### SOURCE TEXT
○ ○ ○ ○

To see that $W_a$ also lies on the median through vertex $A$ , recall that $W_a$ was constructed from $\triangle BCW$ . As such, the slope of the line $WW_a$ is the product of the slopes of $BW$ and $CW$ divided by the negative of the slope of $BC$ :

$\begin{equation*} \begin{split} \textrm{slope of}~WW_a&=\frac{\left(\frac{m_1m_2}{-m_3}\right)\times\left(\frac{m_2m_3}{-m_1}\right)}{-m_2}\\ &=-m_2\\ &=-ar \end{split} \end{equation*}$

The slope of the median through vertex $A$ is $-ar$ , the slope of $AW$ is also $-ar$ , and the slope of $WW_a$ is again $-ar$ . Thus, the points $A,W,W_a$ are co-linear together with the midpoint of $BC$ .

(Main goal)

Suppose that the slopes of sides $AB,BC,CA$

form a geometric progression $a,ar,ar^2.$

PROVE that the lines $AW_a$

, $BW_b$

, $CW_c$

are concurrent.

First consider the segment $W_bW_c$ . In the parallelogram constructed in example 3, $W_bW_c$ and $AW$ are diagonals, so their midpoints coincide. Next, draw the lines $BW_b$ and $CW_c$ and extend till they intersect at $\overline{W}$ , say. We claim that the line $AW_a$ also passes through $\overline{W}$ . This follows because the midpoint of $W_bW_c$ lies on the median through $A$ — as do $W$ and $W_a$ — so the line $AW_a$ will go through $\overline{W}$ (in fact, it is a median — extended if necessary — in $\triangle W_bW_c\overline{W}$ ).

In any $\triangle ABC$

, PROVE that $\angle W_aWW_b=\angle C$

or $\angle W_aWW_b=\pi-\angle C$

, $\angle W_bWW_c=\angle A$

or $\angle W_bWW_c=\pi-\angle A$

, $\angle W_cWW_a=\angle B$

or $\angle W_cWW_a=\pi-\angle B$

As usual, let the slopes be $m_1,m_2,m_3$ for sides $AB,BC,CA$ . Consider $\angle W_bWW_c$ for example. In equation (6) we saw that the slope of $WW_c=-m_1$ , the negative of the slope of side $AB$ . In equation (8) we saw that the slope of $WW_b=-m_3$ , the negative of the slope of $AC$ . Thus, the angle between $WW_b$ and $WW_c$ is either angle $A$ itself, or its supplement.

○ ○ ○ ○

[Pixel coordinate tracking data]
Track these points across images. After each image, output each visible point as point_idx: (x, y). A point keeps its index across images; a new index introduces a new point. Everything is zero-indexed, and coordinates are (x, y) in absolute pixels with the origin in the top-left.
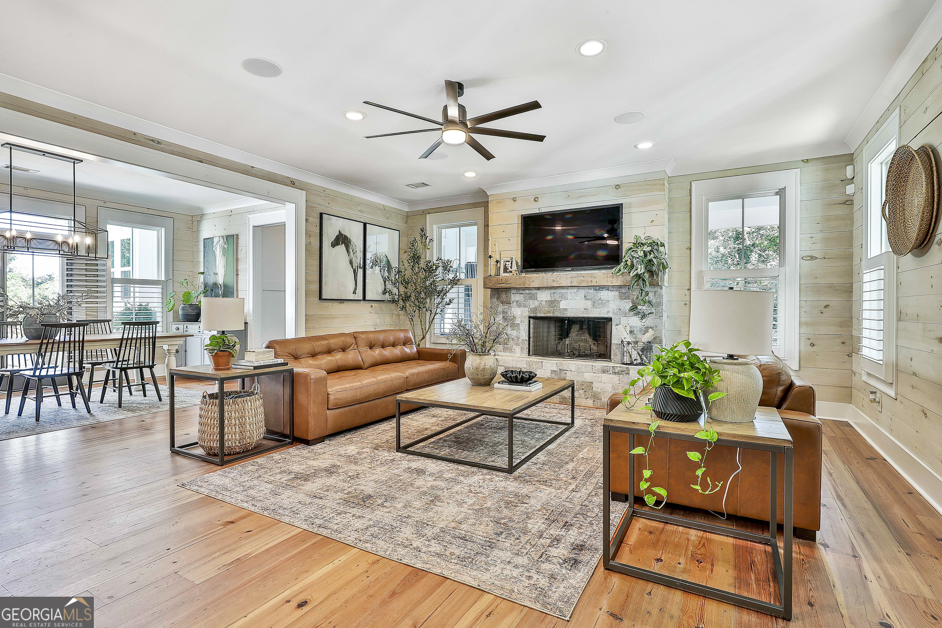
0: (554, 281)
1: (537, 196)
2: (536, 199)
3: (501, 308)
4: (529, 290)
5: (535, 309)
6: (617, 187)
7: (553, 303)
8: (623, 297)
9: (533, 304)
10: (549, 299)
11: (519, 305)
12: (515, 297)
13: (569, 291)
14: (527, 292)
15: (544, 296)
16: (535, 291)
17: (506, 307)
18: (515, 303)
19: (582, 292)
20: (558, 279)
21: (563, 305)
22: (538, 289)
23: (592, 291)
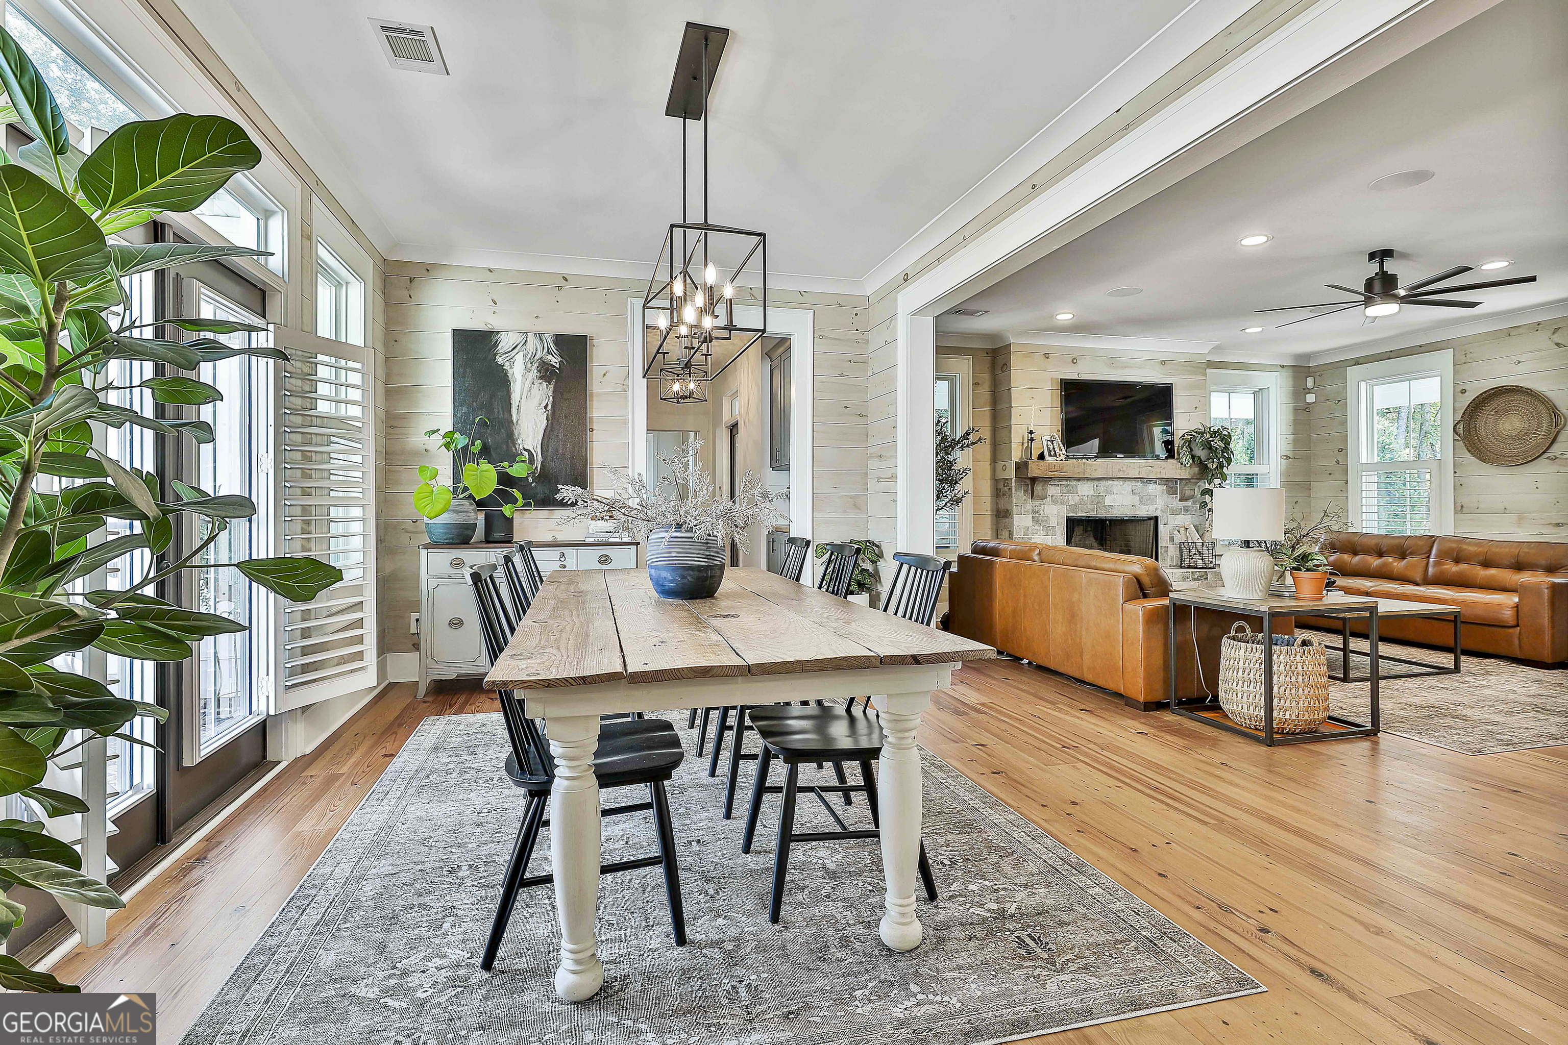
0: (1120, 470)
1: (1074, 357)
2: (1075, 361)
3: (1030, 505)
4: (1067, 480)
5: (1074, 508)
6: (1163, 363)
7: (1098, 499)
8: (1172, 491)
9: (1072, 499)
10: (1092, 493)
11: (1055, 502)
12: (1052, 490)
13: (1116, 483)
14: (1065, 483)
15: (1085, 489)
16: (1074, 483)
17: (1037, 504)
18: (1049, 499)
19: (1129, 486)
20: (1124, 469)
21: (1108, 501)
22: (1079, 479)
23: (1139, 484)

○ ○ ○ ○

### ASSIGNED TASK 1
Answer these questions from the source text above the lines, one answer per line:
(a) What value does the source text get for the slope of the line WW_a?
(b) In the main goal, what kind of sequence do the slopes of sides AB, BC, CA form?
(c) According to equation (6), what is the slope of WW_c?
### ASSIGNED TASK 2
Write out the part of the source text above the lines word for word, starting at "or $\angle W_cWW_a=\pi-\angle" and ending at "or its supplement.".

### WRITTEN REPLY 1
(a) −ar
(b) A geometric progression: a, ar, ar²
(c) −m₁, the negative of the slope of side AB

### WRITTEN REPLY 2
or $\angle W_cWW_a=\pi-\angle B$

As usual, let the slopes be $m_1,m_2,m_3$ for sides $AB,BC,CA$ . Consider $\angle W_bWW_c$ for example. In equation (6) we saw that the slope of $WW_c=-m_1$ , the negative of the slope of side $AB$ . In equation (8) we saw that the slope of $WW_b=-m_3$ , the negative of the slope of $AC$ . Thus, the angle between $WW_b$ and $WW_c$ is either angle $A$ itself, or its supplement.